┌─ Exercise passage

From Beginner to Expert: How Code Evolves – Part 1

What separates a coding beginner from an expert? Is it sheer knowledge or something more? After observing the actual coding on coderbyte (a platform to evaluate candidates’ coding) of both groups tackling the same challenge lab during our The Network to Code University (NTCU) program and comparing it to some internal experts doing the same challenge, a surprising answer emerged. It wasn’t necessarily all experience, but rather some basic challenges. We saw firsthand how subtle differences in approach could lead to dramatically different outcomes. In this three-part series, I’ll share these insightful observations from the NTCU program.

In this post, we will be starting with the often-overlooked fundamental issues that trip up beginners.

This is not intended to be a replacement for the many beginner mistakes articles and blogs you can read, but instead, a practical observation of what approaches beginners and experts have taken to the same exact challenge

Everything comes from something.. except when it doesn’t

Examples taken from the internet will often start with the presumption of existing code. Let’s take an example from two code snippets from Stack Overflow. The question

net_connect.send_command('save config')

└─
┌─ Source material

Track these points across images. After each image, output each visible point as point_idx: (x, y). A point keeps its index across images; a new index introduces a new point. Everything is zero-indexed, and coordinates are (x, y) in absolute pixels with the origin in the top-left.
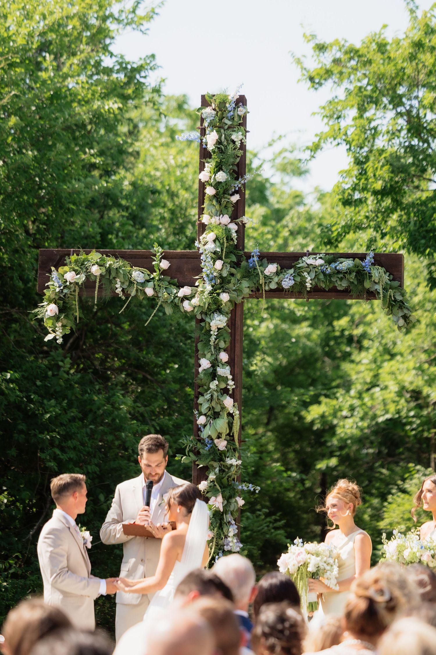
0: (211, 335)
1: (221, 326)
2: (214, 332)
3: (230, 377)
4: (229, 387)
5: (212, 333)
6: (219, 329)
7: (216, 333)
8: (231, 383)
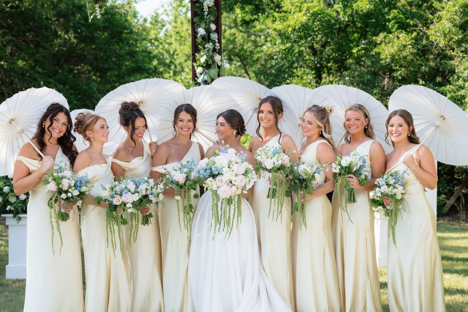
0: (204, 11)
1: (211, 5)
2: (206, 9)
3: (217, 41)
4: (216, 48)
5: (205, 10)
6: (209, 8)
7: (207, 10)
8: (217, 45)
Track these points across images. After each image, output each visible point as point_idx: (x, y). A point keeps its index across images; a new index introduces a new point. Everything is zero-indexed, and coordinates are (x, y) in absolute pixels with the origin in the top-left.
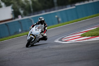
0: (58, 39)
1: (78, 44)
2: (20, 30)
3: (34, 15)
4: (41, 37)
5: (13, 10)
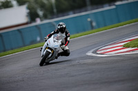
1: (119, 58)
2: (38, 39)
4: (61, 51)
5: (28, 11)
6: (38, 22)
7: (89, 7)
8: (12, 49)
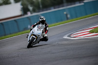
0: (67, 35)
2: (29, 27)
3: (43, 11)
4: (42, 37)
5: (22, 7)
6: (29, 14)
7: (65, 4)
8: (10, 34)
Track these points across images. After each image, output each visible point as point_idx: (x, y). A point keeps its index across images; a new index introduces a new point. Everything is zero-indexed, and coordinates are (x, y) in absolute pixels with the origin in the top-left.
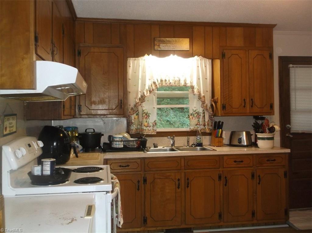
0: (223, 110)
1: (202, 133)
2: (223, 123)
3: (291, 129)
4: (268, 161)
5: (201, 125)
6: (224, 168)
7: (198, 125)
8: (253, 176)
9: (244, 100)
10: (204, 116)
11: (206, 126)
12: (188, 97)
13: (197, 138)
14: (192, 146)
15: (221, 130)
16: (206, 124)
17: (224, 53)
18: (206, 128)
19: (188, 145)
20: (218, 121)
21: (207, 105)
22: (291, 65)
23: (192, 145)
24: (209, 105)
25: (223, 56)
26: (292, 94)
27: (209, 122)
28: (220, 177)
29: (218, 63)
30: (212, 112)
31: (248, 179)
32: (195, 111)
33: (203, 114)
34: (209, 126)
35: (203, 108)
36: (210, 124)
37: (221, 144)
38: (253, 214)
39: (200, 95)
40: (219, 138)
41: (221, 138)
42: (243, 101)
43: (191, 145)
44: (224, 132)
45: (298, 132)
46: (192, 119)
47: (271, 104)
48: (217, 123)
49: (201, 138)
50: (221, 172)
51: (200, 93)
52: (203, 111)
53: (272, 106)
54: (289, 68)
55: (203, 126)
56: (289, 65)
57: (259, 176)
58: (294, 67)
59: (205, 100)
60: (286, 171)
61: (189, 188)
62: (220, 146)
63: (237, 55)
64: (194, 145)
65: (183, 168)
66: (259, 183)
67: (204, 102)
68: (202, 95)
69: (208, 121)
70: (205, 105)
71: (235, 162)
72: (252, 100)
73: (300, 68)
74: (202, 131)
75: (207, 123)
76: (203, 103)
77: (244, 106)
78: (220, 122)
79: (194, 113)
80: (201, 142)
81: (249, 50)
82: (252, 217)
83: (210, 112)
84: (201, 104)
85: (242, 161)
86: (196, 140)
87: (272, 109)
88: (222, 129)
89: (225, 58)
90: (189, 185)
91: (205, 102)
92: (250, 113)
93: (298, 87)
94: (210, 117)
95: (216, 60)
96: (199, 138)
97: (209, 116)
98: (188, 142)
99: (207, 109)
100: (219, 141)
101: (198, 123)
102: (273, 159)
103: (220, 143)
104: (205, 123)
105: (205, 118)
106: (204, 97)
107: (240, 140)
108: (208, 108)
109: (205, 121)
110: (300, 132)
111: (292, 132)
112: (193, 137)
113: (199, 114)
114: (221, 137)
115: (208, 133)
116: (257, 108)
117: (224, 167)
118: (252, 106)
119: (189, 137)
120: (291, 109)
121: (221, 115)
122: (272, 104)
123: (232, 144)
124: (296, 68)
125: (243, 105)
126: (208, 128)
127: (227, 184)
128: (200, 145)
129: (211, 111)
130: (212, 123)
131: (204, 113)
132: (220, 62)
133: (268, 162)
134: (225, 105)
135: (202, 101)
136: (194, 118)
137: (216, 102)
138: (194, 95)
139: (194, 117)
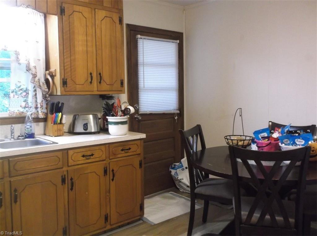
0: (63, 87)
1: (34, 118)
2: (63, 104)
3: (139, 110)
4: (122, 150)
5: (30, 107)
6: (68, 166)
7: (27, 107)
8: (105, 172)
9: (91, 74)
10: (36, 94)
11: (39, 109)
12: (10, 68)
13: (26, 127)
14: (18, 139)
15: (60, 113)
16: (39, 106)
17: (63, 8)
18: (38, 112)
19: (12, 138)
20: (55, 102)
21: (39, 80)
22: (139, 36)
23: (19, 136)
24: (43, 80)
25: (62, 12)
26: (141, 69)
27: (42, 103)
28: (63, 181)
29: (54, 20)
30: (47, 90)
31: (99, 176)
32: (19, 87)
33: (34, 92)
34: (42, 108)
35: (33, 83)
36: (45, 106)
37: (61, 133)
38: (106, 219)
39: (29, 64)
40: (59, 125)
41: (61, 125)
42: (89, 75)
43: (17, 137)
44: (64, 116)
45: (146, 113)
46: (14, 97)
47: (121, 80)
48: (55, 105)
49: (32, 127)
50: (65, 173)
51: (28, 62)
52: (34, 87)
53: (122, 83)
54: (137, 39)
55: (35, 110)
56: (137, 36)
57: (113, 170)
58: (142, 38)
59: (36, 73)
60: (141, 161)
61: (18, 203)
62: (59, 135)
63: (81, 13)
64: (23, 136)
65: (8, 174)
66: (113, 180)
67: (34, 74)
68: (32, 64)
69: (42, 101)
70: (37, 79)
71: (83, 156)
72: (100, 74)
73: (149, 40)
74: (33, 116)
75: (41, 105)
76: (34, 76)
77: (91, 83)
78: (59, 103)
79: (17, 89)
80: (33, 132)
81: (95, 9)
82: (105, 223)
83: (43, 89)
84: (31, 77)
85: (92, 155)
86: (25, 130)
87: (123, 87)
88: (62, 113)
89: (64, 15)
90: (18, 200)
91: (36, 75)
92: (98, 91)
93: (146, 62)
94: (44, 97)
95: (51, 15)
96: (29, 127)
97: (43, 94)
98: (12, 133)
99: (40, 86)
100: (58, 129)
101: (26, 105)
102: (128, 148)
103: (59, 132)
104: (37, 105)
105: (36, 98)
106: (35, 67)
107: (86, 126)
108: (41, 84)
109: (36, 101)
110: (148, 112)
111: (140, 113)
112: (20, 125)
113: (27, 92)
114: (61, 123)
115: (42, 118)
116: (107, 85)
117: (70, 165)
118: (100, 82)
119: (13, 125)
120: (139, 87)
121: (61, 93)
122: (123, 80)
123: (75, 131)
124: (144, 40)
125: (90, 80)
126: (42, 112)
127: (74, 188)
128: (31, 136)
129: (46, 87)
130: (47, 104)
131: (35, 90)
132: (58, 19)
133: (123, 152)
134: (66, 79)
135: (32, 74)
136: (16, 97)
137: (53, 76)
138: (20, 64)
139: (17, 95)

└─

Task to complete:
Please pick up the blog post on how code evolves from beginner to expert and keep writing it after its final line. The records are separate material and have no connection to the blog post on how code evolves from beginner to expert.

Task result:
net_connect.send_command('y')

and the answer

net_connect.save_config() 

Running any of these code snippets will result in a name error. 

>>> net_connect.send_command('save config')
Traceback (most recent call last):
  File "<stdin>", line 1, in <module>
NameError: name 'net_connect' is not defined
>>>

For beginners, this is a bit confusing. This is compounded in that even though there is not a single function, class, or method called net_connect, it is likely well understood by those familiar with Netmiko. If you look at this sample code taken from one of Netmiko’s examples, you will see why.

#!/usr/bin/env python
from netmiko import ConnectHandler
from getpass import getpass

cisco1 = {
    "device_type": "cisco_ios",
    "host": "cisco1.lasthop.io",
    "username": "pyclass",
    "password": getpass(),
    "session_log": "output.txt",
}

# Show command that we execute
command = "show ip int brief"
with ConnectHandler(**cisco1) as net_connect:
    output = net_connect.send_command(command)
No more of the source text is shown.